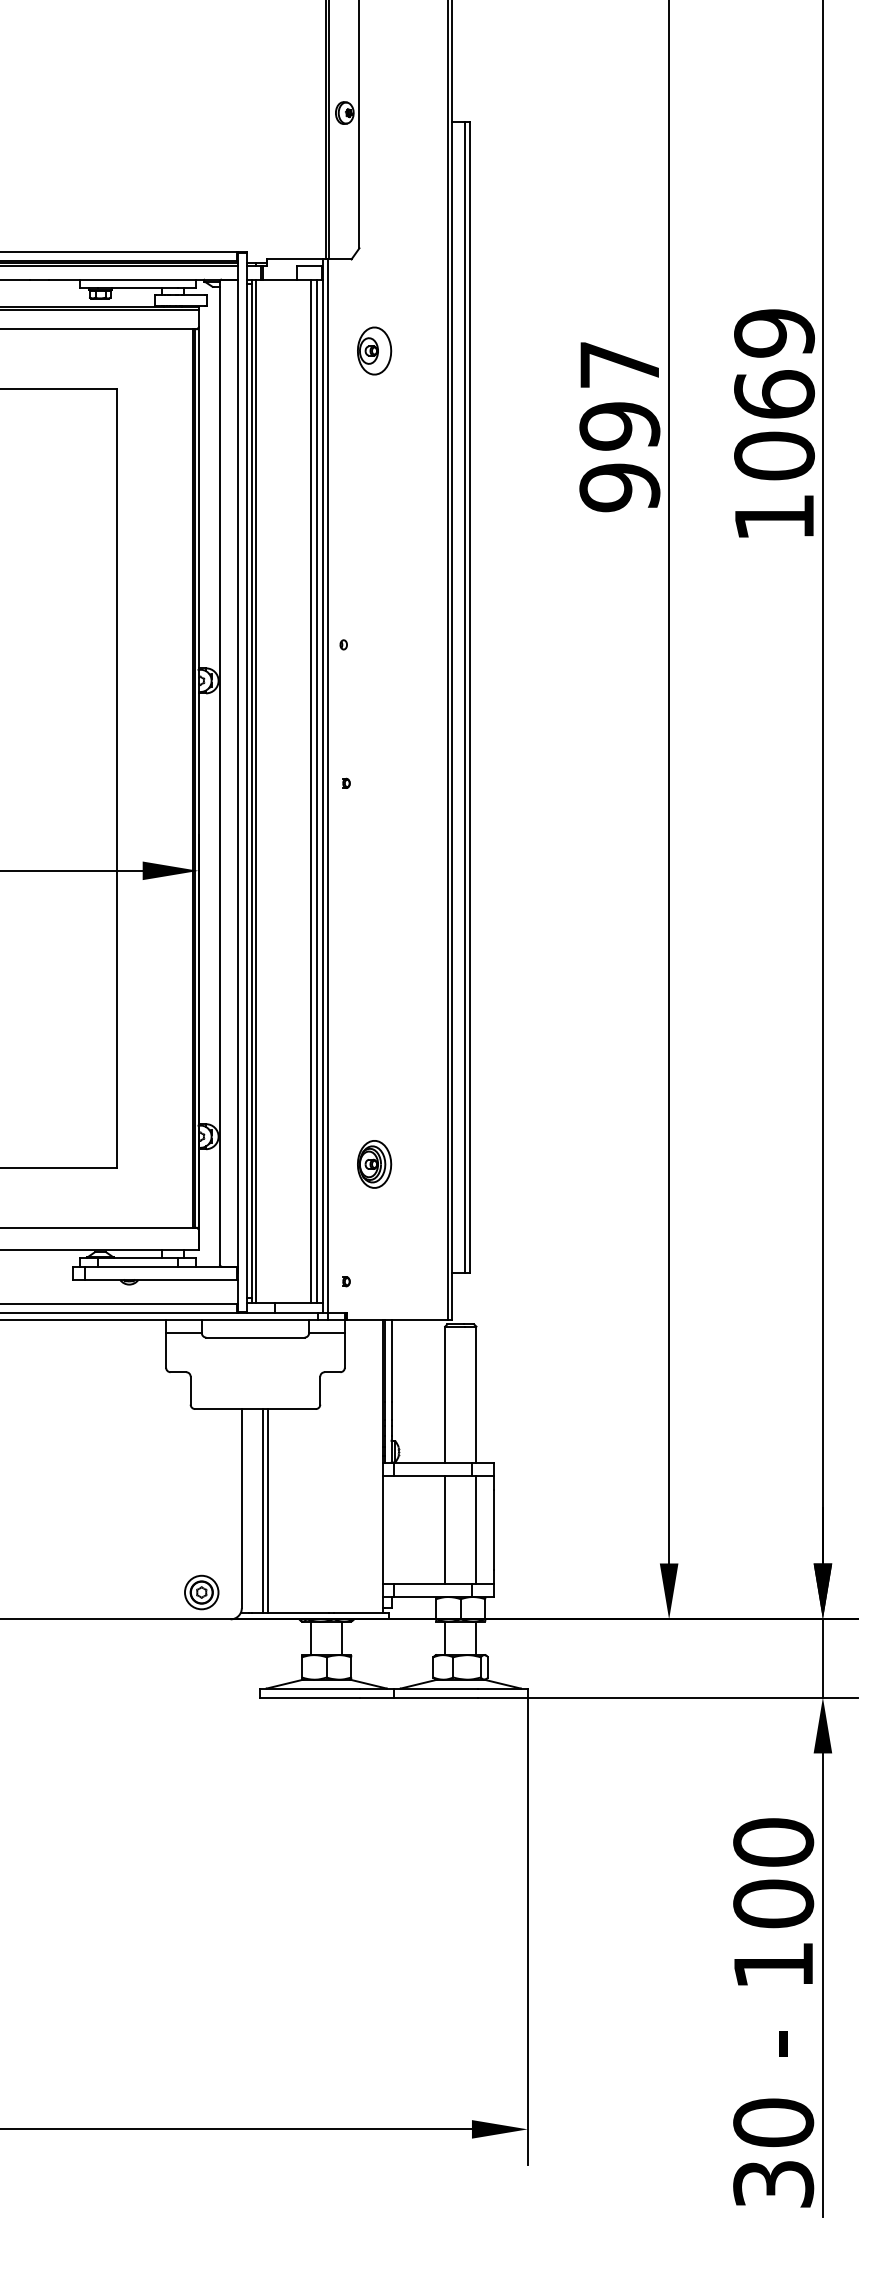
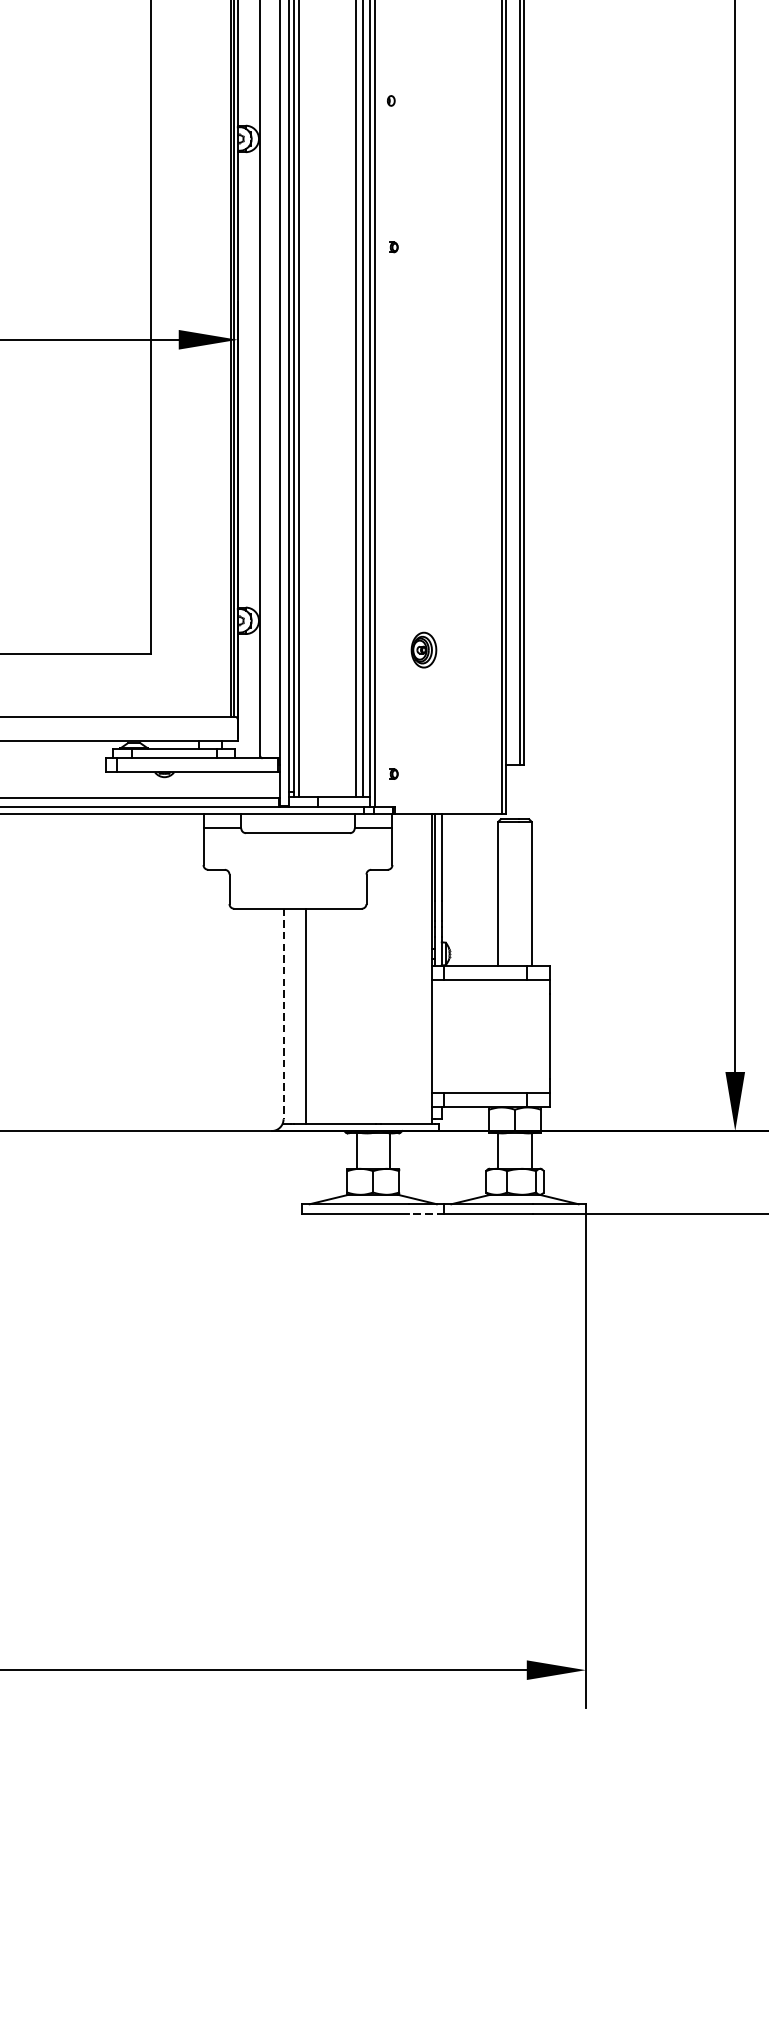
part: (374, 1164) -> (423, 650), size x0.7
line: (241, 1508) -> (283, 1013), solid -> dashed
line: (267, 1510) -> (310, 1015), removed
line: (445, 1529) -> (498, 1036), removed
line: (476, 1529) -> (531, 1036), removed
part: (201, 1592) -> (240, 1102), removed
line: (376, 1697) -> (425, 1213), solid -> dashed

* ACTION ITEM *
Print the material again, unchanged, without its pictures.

* PROBLEM SOLUTION *
part: (374, 1164) -> (423, 650), size x0.7
line: (241, 1508) -> (283, 1013), solid -> dashed
line: (267, 1510) -> (310, 1015), removed
line: (445, 1529) -> (498, 1036), removed
line: (476, 1529) -> (531, 1036), removed
part: (201, 1592) -> (240, 1102), removed
line: (376, 1697) -> (425, 1213), solid -> dashed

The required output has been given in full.